Le renouveau tant souhaité vise avant tout l’amélioration de la qualité de vie. Les moyens pour ce faire passent par le recouvrement optimal des recettes publiques, la transparence de la gestion des finances et des dépenses publiques, la production des états financiers complets et audités et sans contredit la pacification de tout le territoire national.

Le peuple congolais ne veut pas savoir les détails des actions à mener pour libérer nos frères et sœurs de l’Est des barbares qui veulent occuper leurs espaces, notre territoire, mais voir aboutir ces stratégies. Nous imaginons que derrière votre sourire se cache un stratège avisé qui peut affronter courageusement et publiquement les fossoyeurs de notre pays. Le président Trump n’a pas clamé haut et fort qu’il avait ciblé tels chefs djihadiste ou iranien, mais le monde entier a assisté à leur exécution par une frappe chirurgicale.

Les jeunes congolais sont prêts à défendre la patrie à condition qu’ils reçoivent une formation militaire de pointe, contrairement aux éléments rebelles disparates qu’on a intégrés dans nos forces armées sans amour du pays et répondant à des visées séparatrices. Nos soldats sont prêts à en découdre avec nos ennemis si nous les équipons adéquatement et que nous nous occupons des familles qu’ils laissent derrière eux.

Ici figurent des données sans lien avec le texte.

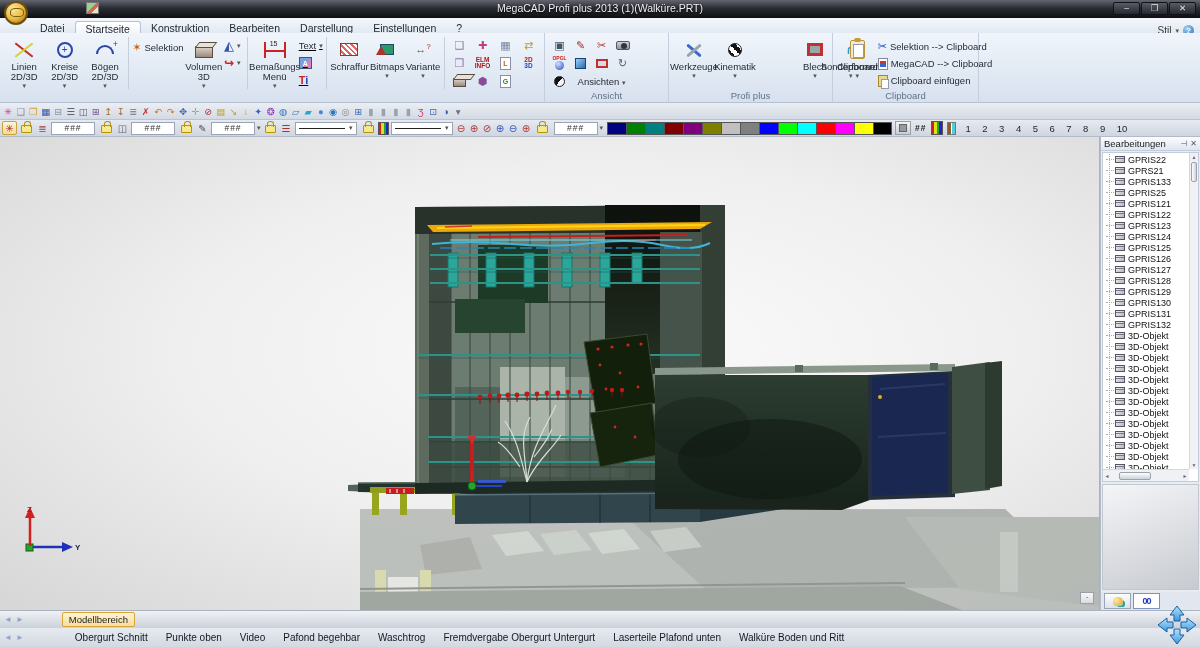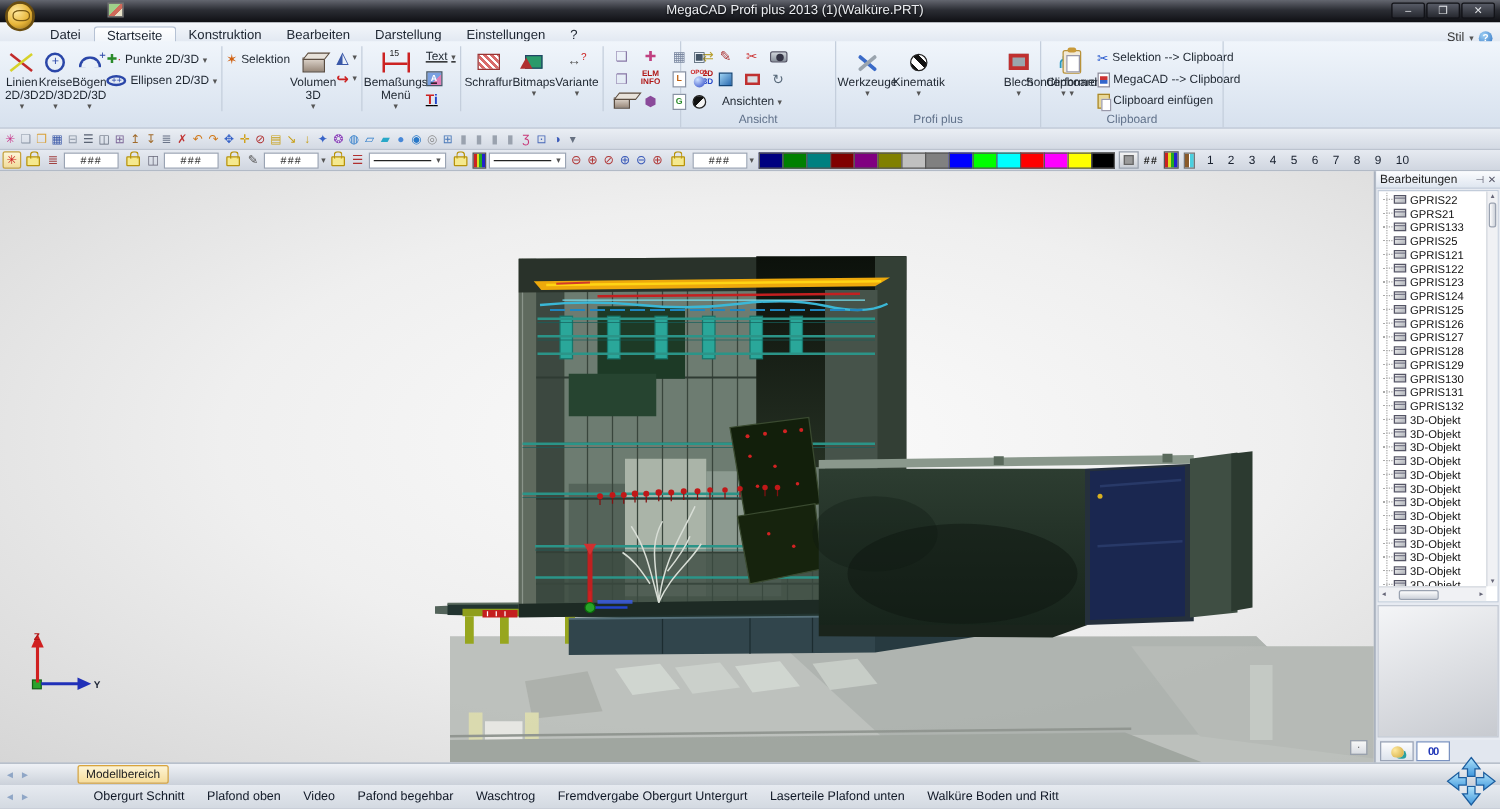"MegaCAD Profi plus 2013 (1)(Walküre.PRT)" .tb-title { margin-left: 36px -> none }
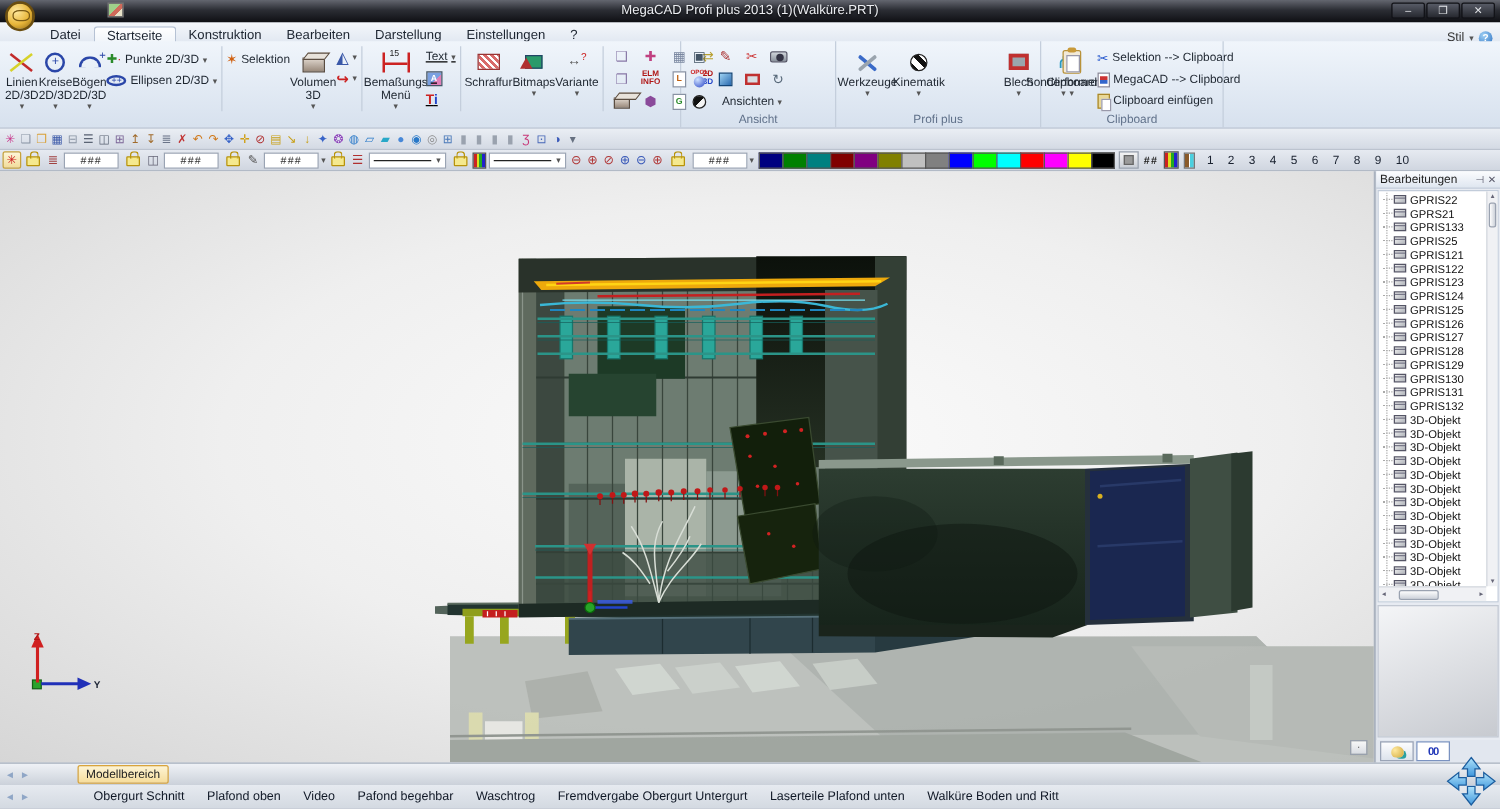"Punkte 2D/3D" div.rcol { html: <div> <div> <span></span> <span>Punkte 2D/3D</span> <span>▾</span> </div> <div> <span></span> <span>Ellipsen 2D/3D</span> <span>▾</span> </div> </div> -> none }
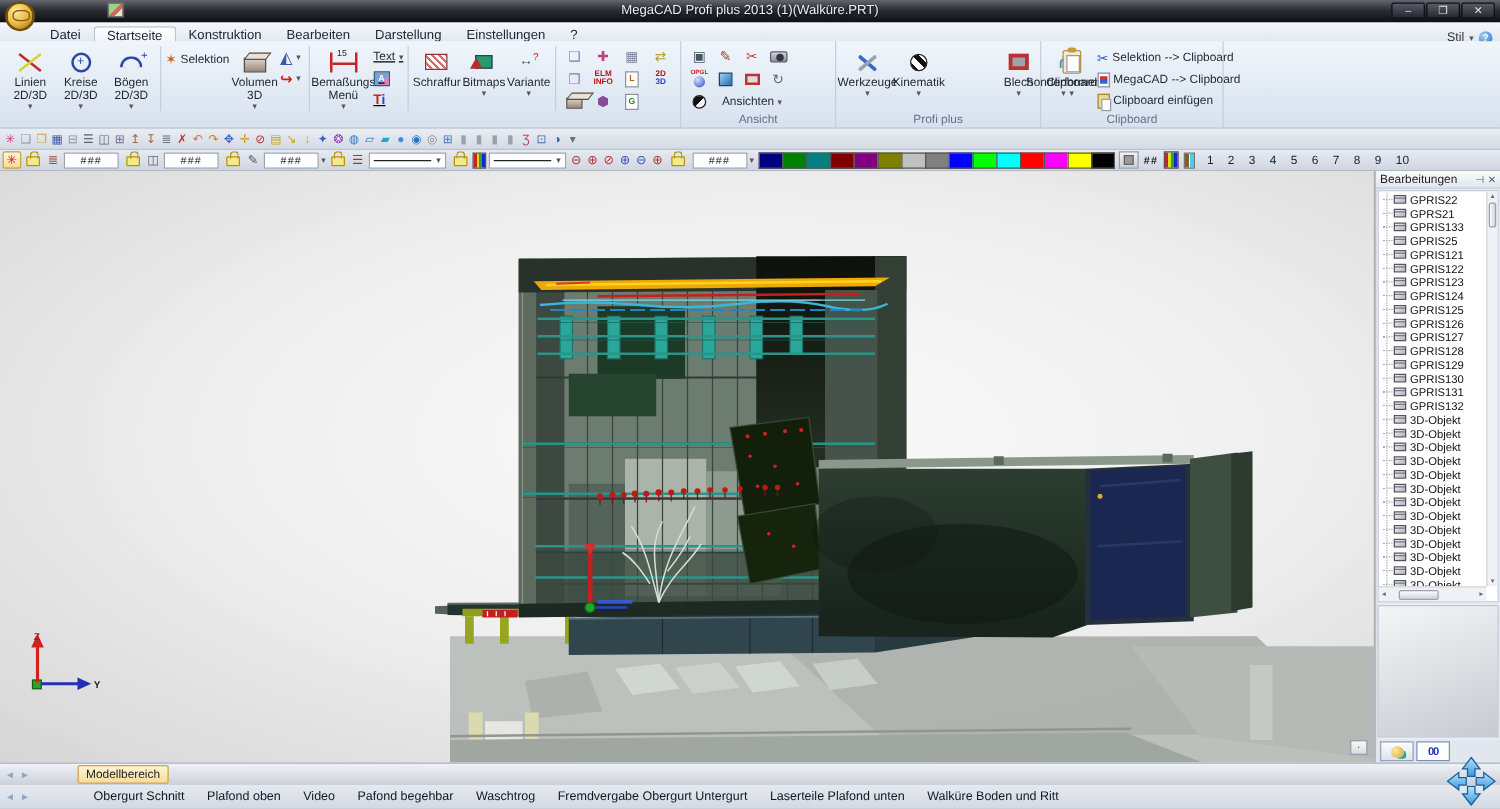"Plafond oben" span.sheet { text: Plafond -> Punkte }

L’ancien président ghanéen Rawlings avait instauré un régime autoritaire et répressif, mais son équipe avait réussi à appliquer des politiques qui ont redressé l’économie et amélioré sensiblement la situation de ses compatriotes. À côté de nous, en Angola, le gouvernement du dauphin de l’ancien président Dos Santos, s’est lancé dans des opérations de rapatriement des capitaux placés illicitement hors du pays, la récupération des biens publics spoliés et le gel des comptes bancaires liés à des activités criminelles.

En tant que citoyens ayant combattu et marché ensemble dans les rues pour voir l’avènement d’un nouvel horizon économique et social, nous ne devons pas prendre à la légère les difficultés énormes qu’éprouvent les Congolaises et Congolais pour se loger, se nourrir, se faire soigner, trouver un travail, se rendre au travail, prendre soin des enfants, se déplacer ou faire d’autres courses personnelles. Le temps n’est plus aux seuls engagements. Le peuple congolais doit voir une démarcation nette d’avec l’ancien régime kabiliste. Ces tensions non prises en compte par les dirigeants actuels deviendront intenables et alors sonneront le glas de la cupidité et de l’inconscience des fossoyeurs du Congo démocratique et solidaire.